The segments in a trajectory are organized in a binary tree map allowing for blazing fast access to any segment of the trajectory. Trajectories are organized in segments of 32 propagation states (or 16 for a spacecraft trajectory, which ensures continuity of the fuel interpolation).

## Ephemeris¶

- Propagate a LEO orbit with STM for 31 days in two body dynamics and request the propagator to generate the trajectory on the fly.
- Compute the average SMA of that orbit by sampling the trajectory every 1 day (this ensures that the compiler does not remove the trajectory querying section from the test).
- Check that the first and last state of the trajectory are strictly equal to the input propagator state and output propagator state.
- Check that querying a trajectory one nanosecond after its end state returns an error.
- Request a new propagation from the initial state but without generating the trajectory and read every intermediate state from that propagation. For each state, compute the radius and velocity differences between each of those states and the interpolated states at those exact times.
- Ensure that the interpolation error in position is less than 1 micrometer and the error in velocity is less than 1 micrometer per second.
- Convert the whole trajectory to its equivalent in the Moon J2000 frame (called
`Luna`

in Nyx). Convert that new trajectory back into the Earth Mean Equator J2000 frame (`EME2000`

). - Sample that "double converted" trajectory every five minutes and compare each of those states with the initial interpolated trajectory.
- Ensure that the interpolation error in position is less than 1 micrometer and the error in velocity is less than 1 micrometer per second.

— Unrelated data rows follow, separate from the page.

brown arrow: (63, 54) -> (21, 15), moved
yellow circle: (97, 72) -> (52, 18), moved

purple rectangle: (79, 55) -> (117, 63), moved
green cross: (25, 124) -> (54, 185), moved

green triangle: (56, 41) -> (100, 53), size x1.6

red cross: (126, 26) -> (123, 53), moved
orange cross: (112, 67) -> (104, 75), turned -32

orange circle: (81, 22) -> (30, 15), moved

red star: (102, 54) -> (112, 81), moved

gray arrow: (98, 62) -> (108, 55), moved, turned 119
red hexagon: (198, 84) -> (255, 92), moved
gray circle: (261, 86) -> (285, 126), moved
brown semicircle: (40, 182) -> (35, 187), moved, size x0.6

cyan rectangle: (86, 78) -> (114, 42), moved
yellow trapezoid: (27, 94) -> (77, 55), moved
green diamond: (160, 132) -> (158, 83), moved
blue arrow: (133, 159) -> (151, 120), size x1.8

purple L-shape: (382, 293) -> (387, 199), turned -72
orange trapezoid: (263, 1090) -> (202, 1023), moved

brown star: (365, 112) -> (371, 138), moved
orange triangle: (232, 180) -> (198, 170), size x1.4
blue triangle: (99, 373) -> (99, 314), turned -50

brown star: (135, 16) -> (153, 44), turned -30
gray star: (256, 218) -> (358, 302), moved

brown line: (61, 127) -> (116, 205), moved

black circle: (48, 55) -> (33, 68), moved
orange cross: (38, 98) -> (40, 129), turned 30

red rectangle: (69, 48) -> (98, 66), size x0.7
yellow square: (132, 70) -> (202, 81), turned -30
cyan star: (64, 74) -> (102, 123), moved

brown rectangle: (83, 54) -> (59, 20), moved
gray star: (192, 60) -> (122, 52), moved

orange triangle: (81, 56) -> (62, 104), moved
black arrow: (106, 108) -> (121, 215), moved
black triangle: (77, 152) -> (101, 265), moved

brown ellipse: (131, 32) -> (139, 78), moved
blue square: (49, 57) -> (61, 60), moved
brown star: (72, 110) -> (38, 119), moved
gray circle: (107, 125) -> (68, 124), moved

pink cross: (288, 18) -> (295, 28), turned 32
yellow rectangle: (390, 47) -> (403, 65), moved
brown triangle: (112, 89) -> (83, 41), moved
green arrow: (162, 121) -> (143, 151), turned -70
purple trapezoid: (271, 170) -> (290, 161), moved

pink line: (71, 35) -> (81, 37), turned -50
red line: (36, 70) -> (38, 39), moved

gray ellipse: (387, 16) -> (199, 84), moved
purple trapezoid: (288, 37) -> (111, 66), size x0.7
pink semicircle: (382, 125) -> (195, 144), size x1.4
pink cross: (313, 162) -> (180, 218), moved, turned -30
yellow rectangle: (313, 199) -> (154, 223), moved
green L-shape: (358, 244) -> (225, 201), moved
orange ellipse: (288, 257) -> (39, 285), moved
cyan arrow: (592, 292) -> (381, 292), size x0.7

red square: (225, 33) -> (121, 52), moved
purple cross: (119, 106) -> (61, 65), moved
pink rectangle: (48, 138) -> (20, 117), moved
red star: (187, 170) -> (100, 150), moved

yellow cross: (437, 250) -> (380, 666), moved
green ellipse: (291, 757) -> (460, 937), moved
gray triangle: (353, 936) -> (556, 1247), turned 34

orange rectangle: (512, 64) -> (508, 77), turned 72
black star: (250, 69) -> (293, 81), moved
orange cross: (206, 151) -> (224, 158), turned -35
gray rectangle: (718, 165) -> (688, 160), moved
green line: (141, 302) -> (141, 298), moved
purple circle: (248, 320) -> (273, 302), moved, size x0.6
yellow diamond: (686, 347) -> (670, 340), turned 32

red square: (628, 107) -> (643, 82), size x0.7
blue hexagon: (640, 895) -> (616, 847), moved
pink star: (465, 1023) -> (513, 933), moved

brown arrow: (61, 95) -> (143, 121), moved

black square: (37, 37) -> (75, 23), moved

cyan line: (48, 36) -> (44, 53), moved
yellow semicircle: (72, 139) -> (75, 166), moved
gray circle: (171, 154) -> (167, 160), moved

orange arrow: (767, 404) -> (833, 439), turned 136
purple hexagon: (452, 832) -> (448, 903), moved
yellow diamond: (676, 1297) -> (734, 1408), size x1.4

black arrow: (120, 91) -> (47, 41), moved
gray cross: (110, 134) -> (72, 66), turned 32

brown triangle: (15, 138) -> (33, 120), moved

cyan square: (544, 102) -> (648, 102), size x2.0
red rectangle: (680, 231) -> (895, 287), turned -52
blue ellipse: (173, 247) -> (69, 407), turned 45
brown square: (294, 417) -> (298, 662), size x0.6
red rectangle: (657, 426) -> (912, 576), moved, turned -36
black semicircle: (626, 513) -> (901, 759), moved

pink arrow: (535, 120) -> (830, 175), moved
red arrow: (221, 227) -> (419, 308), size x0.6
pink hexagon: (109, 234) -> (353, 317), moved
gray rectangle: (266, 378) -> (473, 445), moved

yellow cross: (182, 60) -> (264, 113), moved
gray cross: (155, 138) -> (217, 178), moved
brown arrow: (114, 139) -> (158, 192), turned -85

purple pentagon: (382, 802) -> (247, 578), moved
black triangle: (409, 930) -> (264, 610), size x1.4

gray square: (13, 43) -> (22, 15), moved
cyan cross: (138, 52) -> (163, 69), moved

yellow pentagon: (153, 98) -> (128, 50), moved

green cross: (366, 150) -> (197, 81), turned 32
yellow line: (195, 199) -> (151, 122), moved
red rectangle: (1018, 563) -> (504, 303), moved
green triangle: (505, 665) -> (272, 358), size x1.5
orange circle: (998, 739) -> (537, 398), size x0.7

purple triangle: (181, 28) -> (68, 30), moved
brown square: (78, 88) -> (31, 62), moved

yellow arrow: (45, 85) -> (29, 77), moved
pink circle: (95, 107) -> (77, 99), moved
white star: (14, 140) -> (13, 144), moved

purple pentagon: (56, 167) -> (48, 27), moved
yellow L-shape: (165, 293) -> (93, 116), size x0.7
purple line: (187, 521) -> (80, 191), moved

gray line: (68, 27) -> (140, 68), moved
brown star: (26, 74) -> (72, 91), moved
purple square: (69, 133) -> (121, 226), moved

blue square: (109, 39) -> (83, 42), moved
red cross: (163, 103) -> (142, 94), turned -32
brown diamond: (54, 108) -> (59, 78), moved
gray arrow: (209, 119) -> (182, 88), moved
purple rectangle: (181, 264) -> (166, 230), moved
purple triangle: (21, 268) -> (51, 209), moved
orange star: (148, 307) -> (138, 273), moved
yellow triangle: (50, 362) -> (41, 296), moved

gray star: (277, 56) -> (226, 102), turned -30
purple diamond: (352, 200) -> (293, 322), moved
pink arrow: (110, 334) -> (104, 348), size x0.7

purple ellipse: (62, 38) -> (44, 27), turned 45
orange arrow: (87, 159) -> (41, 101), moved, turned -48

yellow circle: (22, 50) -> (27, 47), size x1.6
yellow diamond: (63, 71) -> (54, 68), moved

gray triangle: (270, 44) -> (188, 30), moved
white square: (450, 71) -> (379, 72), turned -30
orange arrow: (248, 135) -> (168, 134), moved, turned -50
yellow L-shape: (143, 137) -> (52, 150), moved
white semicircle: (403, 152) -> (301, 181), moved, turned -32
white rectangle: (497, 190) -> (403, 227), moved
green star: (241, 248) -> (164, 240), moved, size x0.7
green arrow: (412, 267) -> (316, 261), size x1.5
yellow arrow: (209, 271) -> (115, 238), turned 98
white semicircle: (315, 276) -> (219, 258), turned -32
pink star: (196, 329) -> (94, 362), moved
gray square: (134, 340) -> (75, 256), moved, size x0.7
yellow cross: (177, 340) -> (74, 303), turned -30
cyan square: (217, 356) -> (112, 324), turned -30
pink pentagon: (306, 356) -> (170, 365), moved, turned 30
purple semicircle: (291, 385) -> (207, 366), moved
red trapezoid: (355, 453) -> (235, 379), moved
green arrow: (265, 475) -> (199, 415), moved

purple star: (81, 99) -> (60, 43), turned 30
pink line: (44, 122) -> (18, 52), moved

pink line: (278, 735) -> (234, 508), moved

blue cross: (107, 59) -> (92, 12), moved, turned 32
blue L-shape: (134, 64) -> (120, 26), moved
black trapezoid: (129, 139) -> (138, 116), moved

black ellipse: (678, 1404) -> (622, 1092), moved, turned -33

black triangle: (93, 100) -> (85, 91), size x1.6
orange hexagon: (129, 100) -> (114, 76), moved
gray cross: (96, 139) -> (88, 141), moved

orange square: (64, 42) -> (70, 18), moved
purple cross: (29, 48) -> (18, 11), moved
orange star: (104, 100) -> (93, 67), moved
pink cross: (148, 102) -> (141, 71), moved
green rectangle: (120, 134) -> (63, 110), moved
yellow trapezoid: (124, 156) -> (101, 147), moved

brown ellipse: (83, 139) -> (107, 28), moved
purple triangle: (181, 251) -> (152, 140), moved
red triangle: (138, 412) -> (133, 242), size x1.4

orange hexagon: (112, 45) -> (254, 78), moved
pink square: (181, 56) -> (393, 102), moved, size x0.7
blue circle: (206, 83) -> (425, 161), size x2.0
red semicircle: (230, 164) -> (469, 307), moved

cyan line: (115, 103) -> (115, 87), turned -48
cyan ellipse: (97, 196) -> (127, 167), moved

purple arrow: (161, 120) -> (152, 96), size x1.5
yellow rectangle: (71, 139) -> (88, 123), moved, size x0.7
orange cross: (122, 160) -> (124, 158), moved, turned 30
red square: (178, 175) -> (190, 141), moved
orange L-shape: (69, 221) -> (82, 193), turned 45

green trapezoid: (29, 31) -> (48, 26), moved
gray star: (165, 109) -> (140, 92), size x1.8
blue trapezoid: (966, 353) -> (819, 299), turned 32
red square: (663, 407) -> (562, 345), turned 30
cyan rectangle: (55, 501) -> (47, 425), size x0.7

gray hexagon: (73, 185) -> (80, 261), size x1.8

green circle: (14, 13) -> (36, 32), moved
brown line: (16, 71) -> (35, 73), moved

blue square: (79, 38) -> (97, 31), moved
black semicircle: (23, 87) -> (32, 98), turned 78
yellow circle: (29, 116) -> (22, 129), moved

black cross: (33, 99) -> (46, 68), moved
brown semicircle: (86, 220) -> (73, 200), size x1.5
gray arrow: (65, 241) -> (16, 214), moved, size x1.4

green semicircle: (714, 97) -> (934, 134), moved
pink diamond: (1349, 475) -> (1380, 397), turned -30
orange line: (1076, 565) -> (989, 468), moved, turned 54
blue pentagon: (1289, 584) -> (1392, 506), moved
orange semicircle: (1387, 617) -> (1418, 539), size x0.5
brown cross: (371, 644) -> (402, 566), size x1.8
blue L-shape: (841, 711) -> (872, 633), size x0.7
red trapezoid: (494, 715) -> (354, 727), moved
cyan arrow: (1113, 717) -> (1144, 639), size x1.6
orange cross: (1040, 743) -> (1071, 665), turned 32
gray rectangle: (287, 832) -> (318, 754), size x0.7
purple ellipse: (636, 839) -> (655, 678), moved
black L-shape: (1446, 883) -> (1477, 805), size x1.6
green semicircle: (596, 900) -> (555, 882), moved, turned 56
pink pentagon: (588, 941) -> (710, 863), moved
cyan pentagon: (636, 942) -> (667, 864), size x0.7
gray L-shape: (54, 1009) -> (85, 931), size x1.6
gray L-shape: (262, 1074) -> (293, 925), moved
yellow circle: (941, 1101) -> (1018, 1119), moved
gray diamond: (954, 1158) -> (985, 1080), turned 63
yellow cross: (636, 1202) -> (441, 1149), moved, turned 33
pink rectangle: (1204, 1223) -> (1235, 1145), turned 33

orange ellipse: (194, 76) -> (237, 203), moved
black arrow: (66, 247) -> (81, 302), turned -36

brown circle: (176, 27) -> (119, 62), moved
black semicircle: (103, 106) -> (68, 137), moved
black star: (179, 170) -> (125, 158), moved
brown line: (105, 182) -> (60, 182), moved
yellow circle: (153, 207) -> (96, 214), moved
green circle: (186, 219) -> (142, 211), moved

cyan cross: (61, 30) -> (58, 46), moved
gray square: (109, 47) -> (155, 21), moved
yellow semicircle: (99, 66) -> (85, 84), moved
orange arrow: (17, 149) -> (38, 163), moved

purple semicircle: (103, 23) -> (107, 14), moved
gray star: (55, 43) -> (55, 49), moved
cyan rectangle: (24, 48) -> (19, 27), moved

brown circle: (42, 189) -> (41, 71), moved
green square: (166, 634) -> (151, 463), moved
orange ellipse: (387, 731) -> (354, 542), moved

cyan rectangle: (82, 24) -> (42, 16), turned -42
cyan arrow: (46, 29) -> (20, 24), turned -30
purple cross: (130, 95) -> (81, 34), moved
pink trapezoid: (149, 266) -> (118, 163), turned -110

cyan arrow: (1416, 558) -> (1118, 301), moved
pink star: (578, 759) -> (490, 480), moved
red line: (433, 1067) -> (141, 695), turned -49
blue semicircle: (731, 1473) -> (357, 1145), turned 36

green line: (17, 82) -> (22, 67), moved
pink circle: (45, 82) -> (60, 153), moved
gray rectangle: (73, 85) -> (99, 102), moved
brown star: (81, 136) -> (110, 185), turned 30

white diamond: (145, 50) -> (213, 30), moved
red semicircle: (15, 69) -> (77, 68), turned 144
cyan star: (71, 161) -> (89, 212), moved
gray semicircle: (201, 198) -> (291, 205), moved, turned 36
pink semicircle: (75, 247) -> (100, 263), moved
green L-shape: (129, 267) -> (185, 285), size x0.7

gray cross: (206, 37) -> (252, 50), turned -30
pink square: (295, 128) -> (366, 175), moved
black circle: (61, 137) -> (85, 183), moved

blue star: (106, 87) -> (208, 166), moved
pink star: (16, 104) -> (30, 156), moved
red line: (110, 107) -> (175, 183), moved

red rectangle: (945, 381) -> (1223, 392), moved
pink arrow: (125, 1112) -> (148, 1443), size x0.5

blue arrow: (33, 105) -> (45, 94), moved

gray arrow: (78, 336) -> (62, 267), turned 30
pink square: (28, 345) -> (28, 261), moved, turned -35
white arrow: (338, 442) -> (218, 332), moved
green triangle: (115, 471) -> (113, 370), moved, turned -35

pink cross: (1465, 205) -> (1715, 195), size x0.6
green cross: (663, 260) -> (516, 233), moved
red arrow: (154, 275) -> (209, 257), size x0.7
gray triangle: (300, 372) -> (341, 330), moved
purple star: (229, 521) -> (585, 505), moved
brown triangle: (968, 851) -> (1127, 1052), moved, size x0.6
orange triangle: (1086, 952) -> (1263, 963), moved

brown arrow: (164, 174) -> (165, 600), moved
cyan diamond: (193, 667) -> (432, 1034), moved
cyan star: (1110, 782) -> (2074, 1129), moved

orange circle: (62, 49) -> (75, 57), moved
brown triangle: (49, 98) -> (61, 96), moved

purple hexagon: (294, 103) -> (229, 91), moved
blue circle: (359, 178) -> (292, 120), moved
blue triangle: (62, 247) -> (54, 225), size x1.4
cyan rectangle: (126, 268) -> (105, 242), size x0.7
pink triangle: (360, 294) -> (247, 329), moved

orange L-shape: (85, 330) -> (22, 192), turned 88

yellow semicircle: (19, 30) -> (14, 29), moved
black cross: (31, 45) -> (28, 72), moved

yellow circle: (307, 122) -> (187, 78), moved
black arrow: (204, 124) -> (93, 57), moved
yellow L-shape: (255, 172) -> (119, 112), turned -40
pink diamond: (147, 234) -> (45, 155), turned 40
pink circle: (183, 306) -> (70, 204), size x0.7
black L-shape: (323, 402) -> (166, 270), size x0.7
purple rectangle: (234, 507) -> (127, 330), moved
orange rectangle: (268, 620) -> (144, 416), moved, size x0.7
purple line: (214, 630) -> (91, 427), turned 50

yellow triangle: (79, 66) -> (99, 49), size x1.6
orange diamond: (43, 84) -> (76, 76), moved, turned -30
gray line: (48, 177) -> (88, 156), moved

All of the above is computed in 5.7 seconds on a standard desktop computer.

Note

If propagating with the STM, then the trajectory will also include the STM for that specific step forward.

## Validation

```
$ RUST_LOG=info RUST_BACKTRACE=1 /usr/bin/time cargo test traj_ephem --release -- --nocapture
(...)
Average SMA: 7712.186 km
[traj_ephem] Maximum interpolation error: pos: 5.50e-8 m vel: 7.89e-8 m/s full state: 7.24e-5 (no unit)
[traj_ephem] Maximum interpolation error after double conversion: pos: 4.30e-8 m vel: 1.53e-11 m/s full state: 7.91e-6 (no unit)
test traj_ephem ... ok
test result: ok. 1 passed; 0 failed; 1 ignored; 0 measured; 1 filtered out; finished in 5.70s
```

## Spacecraft trajectory¶

## Validation

```
$ RUST_LOG=info RUST_BACKTRACE=1 /usr/bin/time cargo test traj_spacecraft --release -- --nocapture
(...)
Mode changed from Coast to Thrust @ 2021-01-01T12:00:37 TAI
[traj_spacecraft] Maximum interpolation error: pos: 1.21e-7 m vel: 7.28e-7 m/s fuel: 5.44e-8 g full state: 1.07e-9 (no unit)
[traj_ephem] Maximum interpolation error after double conversion: pos: 1.29e-7 m vel: 7.28e-7 m/s
test traj_spacecraft ... ok
test result: ok. 1 passed; 0 failed; 0 ignored; 0 measured; 2 filtered out; finished in 0.35s
```

## Navigation trajectory¶

When running a Navigation, the OD Process can output an interpolation of the estimates and their covariances. This allows subsequent sampling of the navigation trajectory.